Hey, it’s Marek.
I’m recording this from Prague, just before a public lecture on AI, in which I am going to make a claim that the Astronomical Clock was the OG digital minion.
On the way to Czechia, ChatGPT offered me a sightseeing itinerary. 90% accurate, which sounds great until you imagine chaining it with a ticket-booking agent (also 90% accurate) and a reservation system (also 90% accurate).
0.9 × 0.9 × 0.9 = 0.73
Suddenly, my “smart” day in Prague is only 73% likely to work. Add a few more agents to handle transport, restaurant bookings, and museum timings, and I’d be wandering the Charles Bridge (or rather, sipping a Pilsner at Lokál) and wondering why nothing went to plan.

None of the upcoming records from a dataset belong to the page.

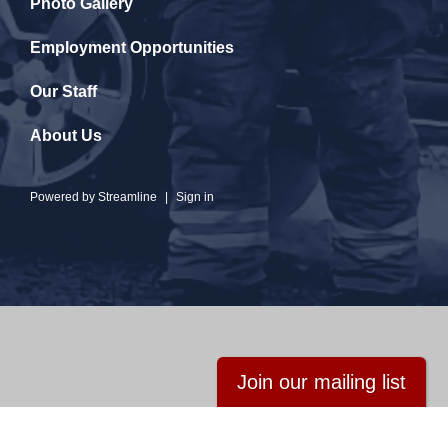
Photo Gallery
Employment Opportunities
Our Staff
About Us
Powered by
Streamline
|
Sign in
Join our mailing list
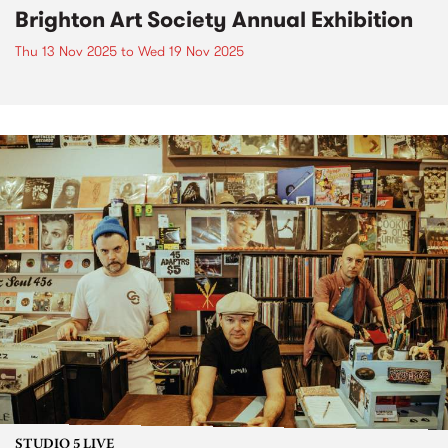
Brighton Art Society Annual Exhibition
Thu 13 Nov 2025
to
Wed 19 Nov 2025
STUDIO 5 LIVE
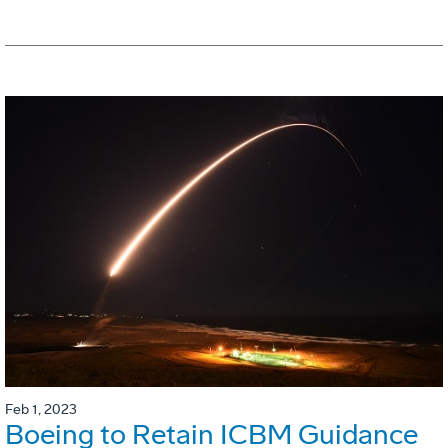
Feb 1, 2023
Boeing to Retain ICBM Guidance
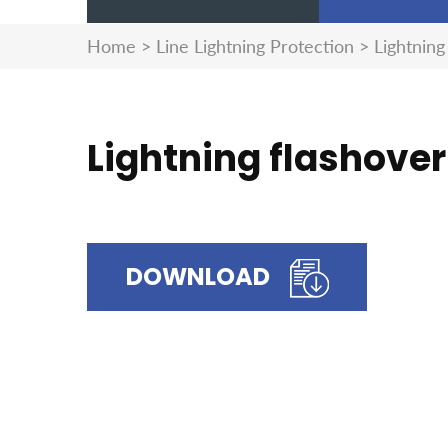
Home
>
Line Lightning Protection
>
Lightning
Lightning flashover
DOWNLOAD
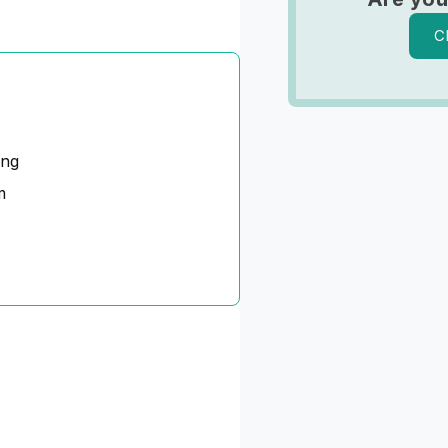
C
ing
m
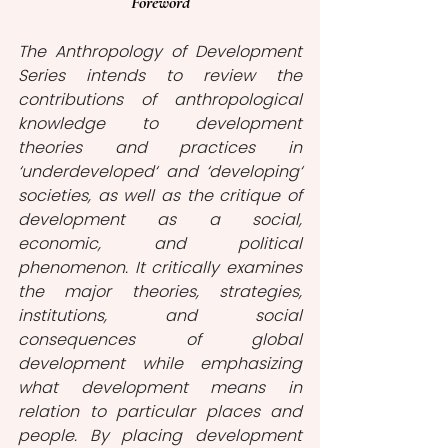
Foreword
The Anthropology of Development 
Series intends to review the 
contributions of anthropological 
knowledge to development 
theories and practices in 
‘underdeveloped‘ and ‘developing‘ 
societies, as well as the critique of 
development as a social, 
economic, and political 
phenomenon. It critically examines 
the major theories, strategies, 
institutions, and social 
consequences of global 
development while emphasizing 
what development means in 
relation to particular places and 
people. By placing development 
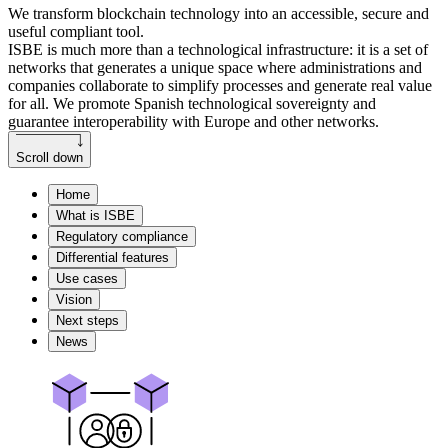
We transform blockchain technology into an accessible, secure and
useful compliant tool.
ISBE is much more than a technological infrastructure: it is a set of
networks that generates a unique space where administrations and
companies collaborate to simplify processes and generate real value
for all. We promote Spanish technological sovereignty and
guarantee interoperability with Europe and other networks.
Scroll down
Home
What is ISBE
Regulatory compliance
Differential features
Use cases
Vision
Next steps
News
Main features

So I called a friend instead. One human. 100% reliable at showing me his city. Plus, he took me for a running tour around town. Something that ChatGPT could never do!
In this week’s audio edition, in which I read the most recent post of The Economy of Algorithms, I explore why AI agent chains fail where copilots succeed. It’s about compound failure: the evil twin of compound interest that nobody in Silicon Valley wants to discuss.
The math is brutal: String together 10 agents at 90% reliability each, and you get 35% success. Suddenly, your AI workflow is not a tool but a lottery ticket.
Listen for:
* Why your occasionally high colleague is a perfect AI metaphor
* The 10-90-35 rule that should terrify CTOs
* Why copilots are thriving while autonomous agents collect dust
* How to break the compound failure chain (hint: it involves actual humans)
Stay curious,Marek
P.S. The Czechs celebrate Jára Cimrman, patron saint of “almosts.” He missed the North Pole by seven meters and almost invented the Internet. Agent chains feel the same: impressive on paper, but when it counts, they stop just short. At least right now.
P.P.S. The Pilsner at Lokál was glorious.